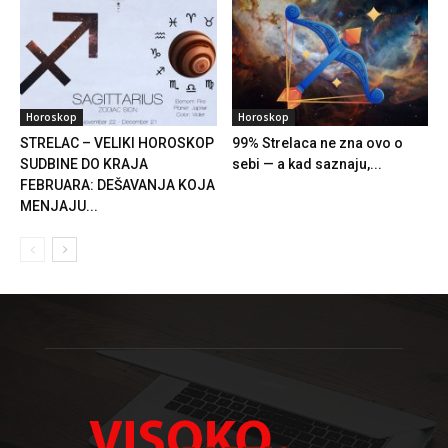
Horoskop
Horoskop
STRELAC – VELIKI HOROSKOP
99% Strelaca ne zna ovo o
SUDBINE DO KRAJA
sebi — a kad saznaju,...
FEBRUARA: DEŠAVANJA KOJA
MENJAJU...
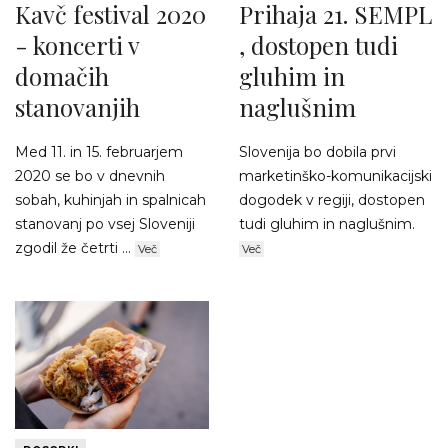
Kavč festival 2020
Prihaja 21. SEMPL
- koncerti v
, dostopen tudi
domačih
gluhim in
stanovanjih
naglušnim
Med 11. in 15. februarjem
Slovenija bo dobila prvi
2020 se bo v dnevnih
marketinško-komunikacijski
sobah, kuhinjah in spalnicah
dogodek v regiji, dostopen
stanovanj po vsej Sloveniji
tudi gluhim in naglušnim.
zgodil že četrti ...
Več
Več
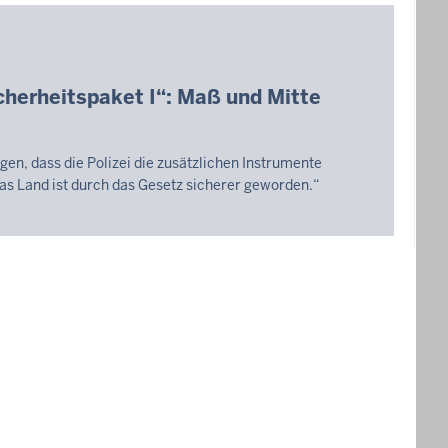
icherheitspaket I“: Maß und Mitte
igen, dass die Polizei die zusätzlichen Instrumente
Das Land ist durch das Gesetz sicherer geworden.“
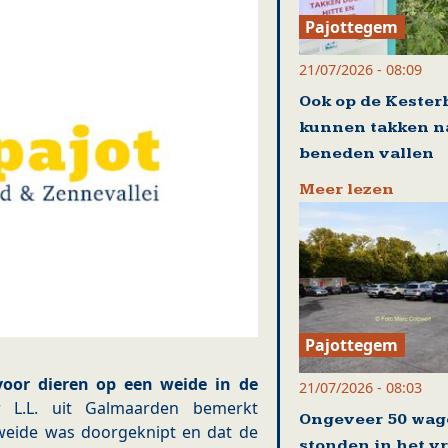
Pajottegem
21/07/2026 - 08:09
Ook op de Kester
kunnen takken n
beneden vallen
Meer lezen
Pajottegem
voor dieren op een weide in de
21/07/2026 - 08:03
 L.L. uit Galmaarden bemerkt
Ongeveer 50 wag
weide was doorgeknipt en dat de
stonden in het v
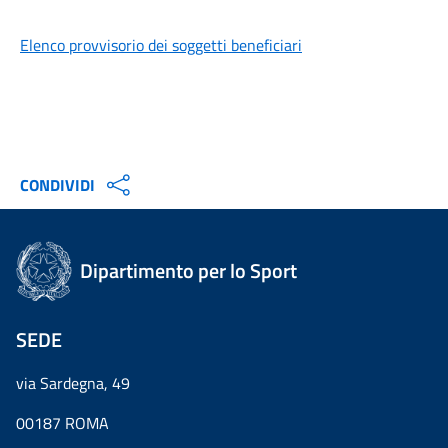
Elenco provvisorio dei soggetti beneficiari
CONDIVIDI
Dipartimento per lo Sport
SEDE
via Sardegna, 49
00187 ROMA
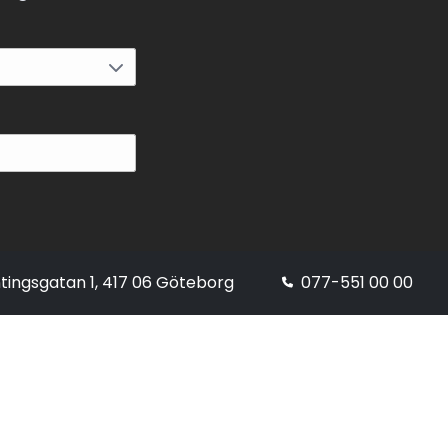
tingsgatan 1, 417 06 Göteborg
077-551 00 00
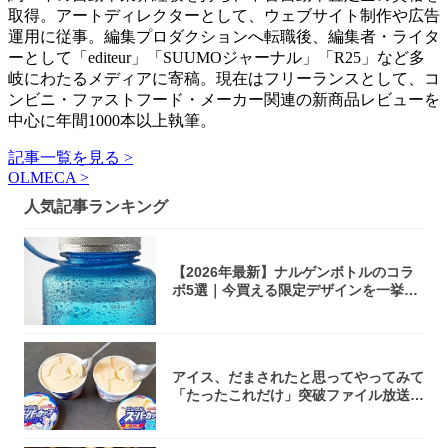
取得。アートディレクターとして、ウェブサイト制作や広告
運用に従事。編集プロダクションへ転職後、編集者・ライタ
ーとして「editeur」「SUUMOジャーナル」「R25」など多
岐にわたるメディアに寄稿。現在はフリーランスとして、コ
ンビニ・ファストフード・メーカー関連の新商品レビューを
中心に年間1000本以上執筆。
記事一覧を見る >
OLMECA >
人気記事ランキング
【2026年最新】ナルゲンボトルのコラ
ボ5選｜今買える限定デザインを一挙紹
介！
アイス、だまされたと思ってやってみて
「たったこれだけ」突破ファイル放送で
大注目！...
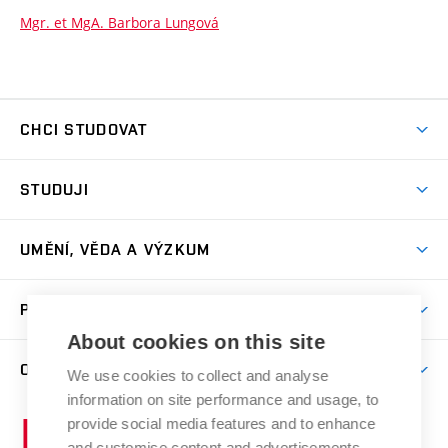
Mgr. et MgA. Barbora Lungová
CHCI STUDOVAT
Pojďte na FaVU
STUDUJI
Nabídka ateliérů
Aktuality a výzvy
Přijímačky
UMĚNÍ, VĚDA A VÝZKUM
Studijní oddělení
Dny otevřených dveří
Centrum výzkumu
Časový plán studia
PRO VEŘEJNOST
Přípravné kurzy
Umělecká činnost
Studijní předpisy a formuláře
About cookies on this site
Studium bez bariér
Letní školy a semestrální kurzy
Publikační činnost
O FAKULTĚ
Studium a stáže v zahraničí
We use cookies to collect and analyse
Katedra teorií a dějin umění
Nakladatelská a vydavatelská činnost
Projekty
information on site performance and usage, to
Rezidenční pobyty
Aktuality
Kabinety a dílny
Research Catalogue
provide social media features and to enhance
Vysoké
Výstavy
Odborná praxe
Portal
Informační tabule
and customise content and advertisements.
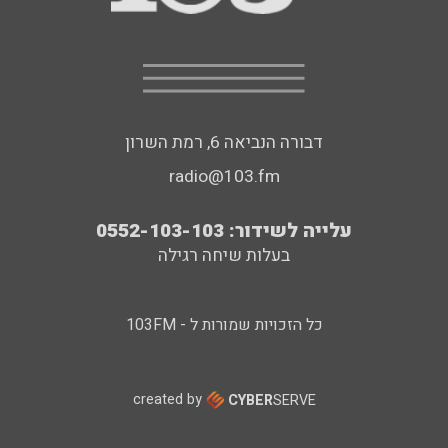
דבורה הנביאה 6, רמת השרון
radio@103.fm
עלייה לשידור: 0552-103-103
בעלות שיחה רגילה
כל הזכויות שמורות ל - 103FM
created by
CYBER
SERVE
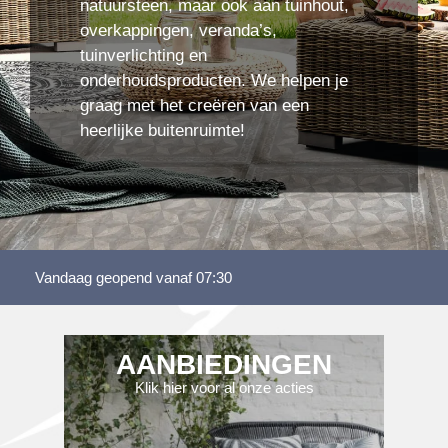
natuursteen, maar ook aan tuinhout,
overkappingen, veranda’s,
tuinverlichting en
onderhoudsproducten. We helpen je
graag met het creëren van een
heerlijke buitenruimte!
Vandaag geopend vanaf 07:30
AANBIEDINGEN
Klik hier voor al onze acties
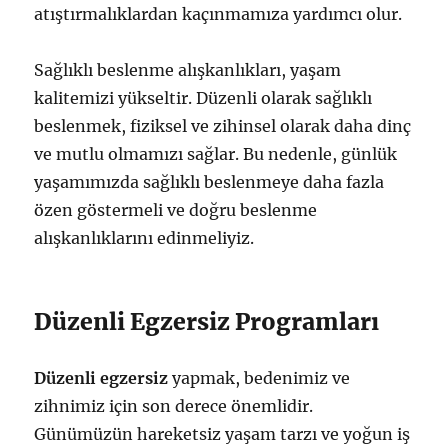
atıştırmalıklardan kaçınmamıza yardımcı olur.
Sağlıklı beslenme alışkanlıkları, yaşam
kalitemizi yükseltir. Düzenli olarak sağlıklı
beslenmek, fiziksel ve zihinsel olarak daha dinç
ve mutlu olmamızı sağlar. Bu nedenle, günlük
yaşamımızda sağlıklı beslenmeye daha fazla
özen göstermeli ve doğru beslenme
alışkanlıklarını edinmeliyiz.
Düzenli Egzersiz Programları
Düzenli egzersiz
yapmak, bedenimiz ve
zihnimiz için son derece önemlidir.
Günümüzün hareketsiz yaşam tarzı ve yoğun iş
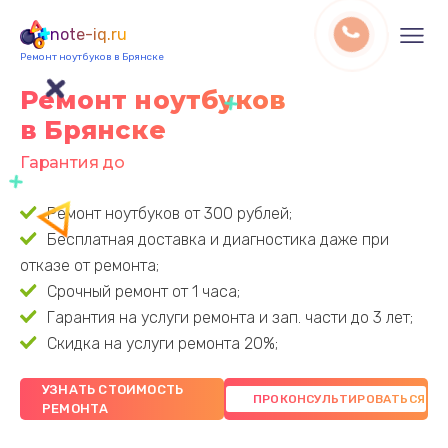
note-iq.ru
Ремонт ноутбуков в Брянске
Ремонт ноутбуков
в Брянске
Гарантия до 3 лет
Ремонт ноутбуков от 300 рублей;
Бесплатная доставка и диагностика даже при
отказе от ремонта;
Срочный ремонт от 1 часа;
Гарантия на услуги ремонта и зап. части до 3 лет;
Скидка на услуги ремонта 20%;
УЗНАТЬ СТОИМОСТЬ
РЕМОНТА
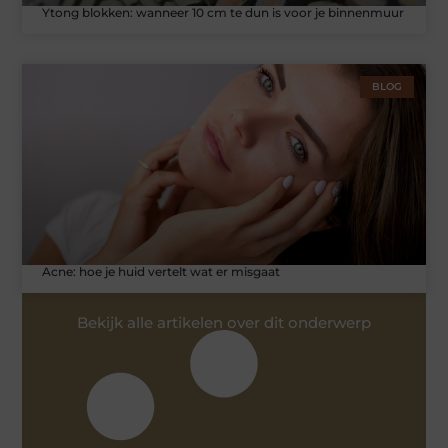
Ytong blokken: wanneer 10 cm te dun is voor je binnenmuur
BLOG
Acne: hoe je huid vertelt wat er misgaat
Bekijk alle artikelen over dit onderwerp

Problem to solve —
Transcribe only this stretch of the data: the line with "ンビニ・ファストフード・メーカー関連の新商品レビューを", the line with "Studijní předpisy a formuláře", and every line in between. Leave out the pictures.

Solution —
ンビニ・ファストフード・メーカー関連の新商品レビューを
中心に年間1000本以上執筆。
記事一覧を見る >
OLMECA >
人気記事ランキング
【2026年最新】ナルゲンボトルのコラ
ボ5選｜今買える限定デザインを一挙紹
介！
アイス、だまされたと思ってやってみて
「たったこれだけ」突破ファイル放送で
大注目！...
Mgr. et MgA. Barbora Lungová
CHCI STUDOVAT
Pojďte na FaVU
STUDUJI
Nabídka ateliérů
Aktuality a výzvy
Přijímačky
UMĚNÍ, VĚDA A VÝZKUM
Studijní oddělení
Dny otevřených dveří
Centrum výzkumu
Časový plán studia
PRO VEŘEJNOST
Přípravné kurzy
Umělecká činnost
Studijní předpisy a formuláře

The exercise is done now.